[Data items]
──────────────────────────────

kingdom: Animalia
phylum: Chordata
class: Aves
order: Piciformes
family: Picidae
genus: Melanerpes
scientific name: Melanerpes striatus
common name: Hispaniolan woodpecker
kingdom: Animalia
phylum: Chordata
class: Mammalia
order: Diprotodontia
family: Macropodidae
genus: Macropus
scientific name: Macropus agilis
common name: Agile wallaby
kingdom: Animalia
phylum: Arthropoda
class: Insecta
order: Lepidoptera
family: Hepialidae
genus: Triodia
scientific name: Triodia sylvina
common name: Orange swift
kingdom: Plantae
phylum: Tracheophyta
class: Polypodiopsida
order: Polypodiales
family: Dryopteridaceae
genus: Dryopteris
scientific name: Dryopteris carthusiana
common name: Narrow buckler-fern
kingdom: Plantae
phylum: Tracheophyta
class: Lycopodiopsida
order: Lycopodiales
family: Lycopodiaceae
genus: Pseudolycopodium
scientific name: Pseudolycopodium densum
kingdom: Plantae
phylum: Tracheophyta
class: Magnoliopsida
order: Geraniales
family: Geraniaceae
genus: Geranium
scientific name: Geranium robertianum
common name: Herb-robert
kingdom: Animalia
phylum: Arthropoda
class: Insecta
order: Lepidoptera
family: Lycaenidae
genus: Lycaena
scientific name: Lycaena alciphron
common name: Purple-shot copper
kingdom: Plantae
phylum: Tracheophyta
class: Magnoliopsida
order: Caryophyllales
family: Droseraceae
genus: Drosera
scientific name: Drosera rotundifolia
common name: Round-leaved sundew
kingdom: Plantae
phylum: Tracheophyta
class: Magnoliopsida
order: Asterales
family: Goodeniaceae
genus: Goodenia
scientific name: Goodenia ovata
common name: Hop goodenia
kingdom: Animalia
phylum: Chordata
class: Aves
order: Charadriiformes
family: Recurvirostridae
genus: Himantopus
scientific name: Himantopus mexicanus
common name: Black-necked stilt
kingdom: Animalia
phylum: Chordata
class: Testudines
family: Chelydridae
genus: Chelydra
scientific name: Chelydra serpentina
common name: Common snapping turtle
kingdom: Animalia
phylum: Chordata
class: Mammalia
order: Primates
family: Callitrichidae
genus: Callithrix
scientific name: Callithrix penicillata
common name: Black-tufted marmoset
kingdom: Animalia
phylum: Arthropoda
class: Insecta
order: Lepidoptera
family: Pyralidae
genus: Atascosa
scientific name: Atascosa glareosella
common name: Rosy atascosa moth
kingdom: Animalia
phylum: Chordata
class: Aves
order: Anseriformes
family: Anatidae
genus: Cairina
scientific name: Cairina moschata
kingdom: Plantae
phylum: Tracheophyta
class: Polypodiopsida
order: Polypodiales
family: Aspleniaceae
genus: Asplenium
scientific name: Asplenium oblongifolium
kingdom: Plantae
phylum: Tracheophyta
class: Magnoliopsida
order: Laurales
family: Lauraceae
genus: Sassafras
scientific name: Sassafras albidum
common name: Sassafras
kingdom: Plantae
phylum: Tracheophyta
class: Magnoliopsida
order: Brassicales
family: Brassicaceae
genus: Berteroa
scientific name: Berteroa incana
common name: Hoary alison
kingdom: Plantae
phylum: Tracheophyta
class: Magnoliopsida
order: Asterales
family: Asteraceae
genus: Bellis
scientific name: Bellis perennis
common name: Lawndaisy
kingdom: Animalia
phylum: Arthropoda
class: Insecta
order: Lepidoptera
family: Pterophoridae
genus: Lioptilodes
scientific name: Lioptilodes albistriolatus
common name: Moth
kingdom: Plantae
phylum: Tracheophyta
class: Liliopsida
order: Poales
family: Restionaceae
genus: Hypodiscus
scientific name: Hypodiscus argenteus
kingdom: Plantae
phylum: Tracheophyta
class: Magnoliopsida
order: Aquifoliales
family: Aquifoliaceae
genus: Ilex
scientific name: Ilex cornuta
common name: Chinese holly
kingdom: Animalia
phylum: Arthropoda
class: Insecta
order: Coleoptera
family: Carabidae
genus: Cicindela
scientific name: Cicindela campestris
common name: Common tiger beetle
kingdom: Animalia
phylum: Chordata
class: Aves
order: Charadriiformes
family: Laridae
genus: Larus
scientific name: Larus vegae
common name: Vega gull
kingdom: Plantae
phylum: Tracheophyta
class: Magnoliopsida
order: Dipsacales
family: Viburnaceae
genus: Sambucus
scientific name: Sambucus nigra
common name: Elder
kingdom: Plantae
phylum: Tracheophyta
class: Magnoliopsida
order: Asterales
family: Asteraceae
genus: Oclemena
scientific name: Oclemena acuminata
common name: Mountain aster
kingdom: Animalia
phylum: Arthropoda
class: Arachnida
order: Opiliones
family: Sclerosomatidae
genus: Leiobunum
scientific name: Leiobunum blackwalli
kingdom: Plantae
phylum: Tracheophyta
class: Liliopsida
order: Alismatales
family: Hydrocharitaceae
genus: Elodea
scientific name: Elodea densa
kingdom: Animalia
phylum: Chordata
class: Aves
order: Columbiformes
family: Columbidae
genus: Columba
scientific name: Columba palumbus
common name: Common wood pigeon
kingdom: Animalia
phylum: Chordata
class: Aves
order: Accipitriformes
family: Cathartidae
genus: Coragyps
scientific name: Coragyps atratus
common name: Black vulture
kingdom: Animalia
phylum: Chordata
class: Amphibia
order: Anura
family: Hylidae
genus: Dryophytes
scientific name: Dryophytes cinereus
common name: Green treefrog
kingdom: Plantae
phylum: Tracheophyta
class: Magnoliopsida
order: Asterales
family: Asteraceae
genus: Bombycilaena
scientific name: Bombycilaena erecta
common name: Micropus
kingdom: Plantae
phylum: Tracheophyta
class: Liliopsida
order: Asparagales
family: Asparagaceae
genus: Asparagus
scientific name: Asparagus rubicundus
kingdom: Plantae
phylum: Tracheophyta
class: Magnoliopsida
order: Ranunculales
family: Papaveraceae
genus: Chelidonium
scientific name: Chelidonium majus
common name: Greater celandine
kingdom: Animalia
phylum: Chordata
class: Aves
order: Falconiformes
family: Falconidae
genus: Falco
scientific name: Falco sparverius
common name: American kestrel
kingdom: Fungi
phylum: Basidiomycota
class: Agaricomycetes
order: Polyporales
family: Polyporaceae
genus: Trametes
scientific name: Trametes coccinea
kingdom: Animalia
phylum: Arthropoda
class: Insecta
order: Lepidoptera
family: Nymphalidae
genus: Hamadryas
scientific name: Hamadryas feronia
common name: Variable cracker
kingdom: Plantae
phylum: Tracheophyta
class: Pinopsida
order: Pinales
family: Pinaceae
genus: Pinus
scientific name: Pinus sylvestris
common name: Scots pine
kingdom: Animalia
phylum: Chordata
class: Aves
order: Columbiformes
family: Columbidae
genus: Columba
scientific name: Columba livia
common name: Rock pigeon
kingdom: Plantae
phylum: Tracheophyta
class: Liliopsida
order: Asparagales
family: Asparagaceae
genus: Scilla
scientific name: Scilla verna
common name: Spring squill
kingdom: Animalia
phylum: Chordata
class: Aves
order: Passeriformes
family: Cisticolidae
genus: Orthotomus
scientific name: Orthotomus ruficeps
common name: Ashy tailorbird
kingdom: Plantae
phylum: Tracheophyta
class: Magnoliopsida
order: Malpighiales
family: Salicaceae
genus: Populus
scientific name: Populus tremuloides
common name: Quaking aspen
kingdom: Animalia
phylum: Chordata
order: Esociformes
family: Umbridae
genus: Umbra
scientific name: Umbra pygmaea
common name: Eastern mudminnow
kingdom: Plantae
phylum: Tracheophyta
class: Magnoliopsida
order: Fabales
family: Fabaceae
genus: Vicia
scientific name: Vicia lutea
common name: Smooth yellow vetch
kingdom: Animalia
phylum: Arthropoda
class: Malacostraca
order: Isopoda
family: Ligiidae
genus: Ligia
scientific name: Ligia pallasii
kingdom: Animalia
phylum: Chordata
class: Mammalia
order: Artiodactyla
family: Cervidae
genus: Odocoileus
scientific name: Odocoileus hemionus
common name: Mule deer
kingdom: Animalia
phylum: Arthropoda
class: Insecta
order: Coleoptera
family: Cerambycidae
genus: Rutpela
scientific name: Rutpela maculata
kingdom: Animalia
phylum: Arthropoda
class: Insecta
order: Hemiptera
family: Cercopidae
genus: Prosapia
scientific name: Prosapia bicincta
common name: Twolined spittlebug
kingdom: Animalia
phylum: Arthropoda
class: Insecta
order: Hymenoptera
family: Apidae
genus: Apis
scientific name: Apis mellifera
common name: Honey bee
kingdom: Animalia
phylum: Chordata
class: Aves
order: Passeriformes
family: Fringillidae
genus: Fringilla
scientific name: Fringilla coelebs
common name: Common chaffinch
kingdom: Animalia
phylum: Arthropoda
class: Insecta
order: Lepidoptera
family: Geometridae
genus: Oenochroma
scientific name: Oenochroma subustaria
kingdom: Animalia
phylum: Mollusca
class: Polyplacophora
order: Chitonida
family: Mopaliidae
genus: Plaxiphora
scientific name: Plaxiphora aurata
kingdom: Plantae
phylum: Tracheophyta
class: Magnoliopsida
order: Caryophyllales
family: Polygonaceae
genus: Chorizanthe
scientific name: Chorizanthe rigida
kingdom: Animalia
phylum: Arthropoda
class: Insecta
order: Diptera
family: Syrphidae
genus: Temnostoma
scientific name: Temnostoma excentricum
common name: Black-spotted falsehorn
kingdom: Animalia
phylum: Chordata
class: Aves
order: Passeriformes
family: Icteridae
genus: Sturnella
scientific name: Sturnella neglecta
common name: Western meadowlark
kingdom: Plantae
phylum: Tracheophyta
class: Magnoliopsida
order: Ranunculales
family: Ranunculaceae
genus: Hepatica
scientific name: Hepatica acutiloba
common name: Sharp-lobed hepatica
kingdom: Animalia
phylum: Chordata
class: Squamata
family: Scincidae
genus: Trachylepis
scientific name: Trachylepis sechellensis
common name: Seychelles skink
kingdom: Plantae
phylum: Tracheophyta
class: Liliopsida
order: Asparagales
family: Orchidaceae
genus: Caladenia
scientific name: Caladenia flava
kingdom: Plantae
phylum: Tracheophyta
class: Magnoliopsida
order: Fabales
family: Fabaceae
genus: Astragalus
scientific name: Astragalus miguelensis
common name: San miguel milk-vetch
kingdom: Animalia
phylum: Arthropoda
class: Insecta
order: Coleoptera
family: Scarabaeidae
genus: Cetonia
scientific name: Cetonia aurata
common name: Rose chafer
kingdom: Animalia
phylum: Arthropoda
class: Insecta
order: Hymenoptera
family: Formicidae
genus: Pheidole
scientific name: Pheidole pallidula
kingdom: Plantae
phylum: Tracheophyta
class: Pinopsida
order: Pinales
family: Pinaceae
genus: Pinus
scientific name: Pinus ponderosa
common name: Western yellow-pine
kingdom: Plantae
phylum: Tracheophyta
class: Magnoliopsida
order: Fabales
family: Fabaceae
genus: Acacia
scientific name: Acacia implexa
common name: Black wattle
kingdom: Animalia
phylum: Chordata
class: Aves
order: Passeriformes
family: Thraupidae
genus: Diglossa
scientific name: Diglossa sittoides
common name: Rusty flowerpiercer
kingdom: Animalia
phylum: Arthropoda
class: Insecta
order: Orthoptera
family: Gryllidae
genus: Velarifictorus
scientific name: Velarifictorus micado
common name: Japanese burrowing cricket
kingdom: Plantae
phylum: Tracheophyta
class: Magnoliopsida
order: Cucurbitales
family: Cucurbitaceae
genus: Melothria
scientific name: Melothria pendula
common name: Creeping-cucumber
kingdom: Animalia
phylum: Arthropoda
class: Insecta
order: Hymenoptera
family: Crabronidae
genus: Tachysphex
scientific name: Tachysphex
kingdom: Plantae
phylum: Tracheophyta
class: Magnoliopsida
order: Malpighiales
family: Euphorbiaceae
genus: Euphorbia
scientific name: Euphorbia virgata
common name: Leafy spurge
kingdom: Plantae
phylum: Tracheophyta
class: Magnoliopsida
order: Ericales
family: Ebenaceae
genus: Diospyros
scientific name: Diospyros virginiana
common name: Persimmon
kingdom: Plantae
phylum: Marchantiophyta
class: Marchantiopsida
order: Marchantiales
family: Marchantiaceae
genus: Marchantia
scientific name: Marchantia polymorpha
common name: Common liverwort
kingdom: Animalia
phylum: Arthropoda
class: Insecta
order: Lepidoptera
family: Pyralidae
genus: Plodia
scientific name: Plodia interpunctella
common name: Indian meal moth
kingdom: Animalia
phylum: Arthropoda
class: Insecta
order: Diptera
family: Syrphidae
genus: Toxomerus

──────────────────────────────

= YOUR GOAL =
Put the lines of the records into a numbered list, omitting any blank lines. Begin at the line that contains "genus: Orthotomus" and stop after the line that contains "family: Cervidae".

= EXERCISE RESPONSE =
1. genus: Orthotomus
2. scientific name: Orthotomus ruficeps
3. common name: Ashy tailorbird
4. kingdom: Plantae
5. phylum: Tracheophyta
6. class: Magnoliopsida
7. order: Malpighiales
8. family: Salicaceae
9. genus: Populus
10. scientific name: Populus tremuloides
11. common name: Quaking aspen
12. kingdom: Animalia
13. phylum: Chordata
14. order: Esociformes
15. family: Umbridae
16. genus: Umbra
17. scientific name: Umbra pygmaea
18. common name: Eastern mudminnow
19. kingdom: Plantae
20. phylum: Tracheophyta
21. class: Magnoliopsida
22. order: Fabales
23. family: Fabaceae
24. genus: Vicia
25. scientific name: Vicia lutea
26. common name: Smooth yellow vetch
27. kingdom: Animalia
28. phylum: Arthropoda
29. class: Malacostraca
30. order: Isopoda
31. family: Ligiidae
32. genus: Ligia
33. scientific name: Ligia pallasii
34. kingdom: Animalia
35. phylum: Chordata
36. class: Mammalia
37. order: Artiodactyla
38. family: Cervidae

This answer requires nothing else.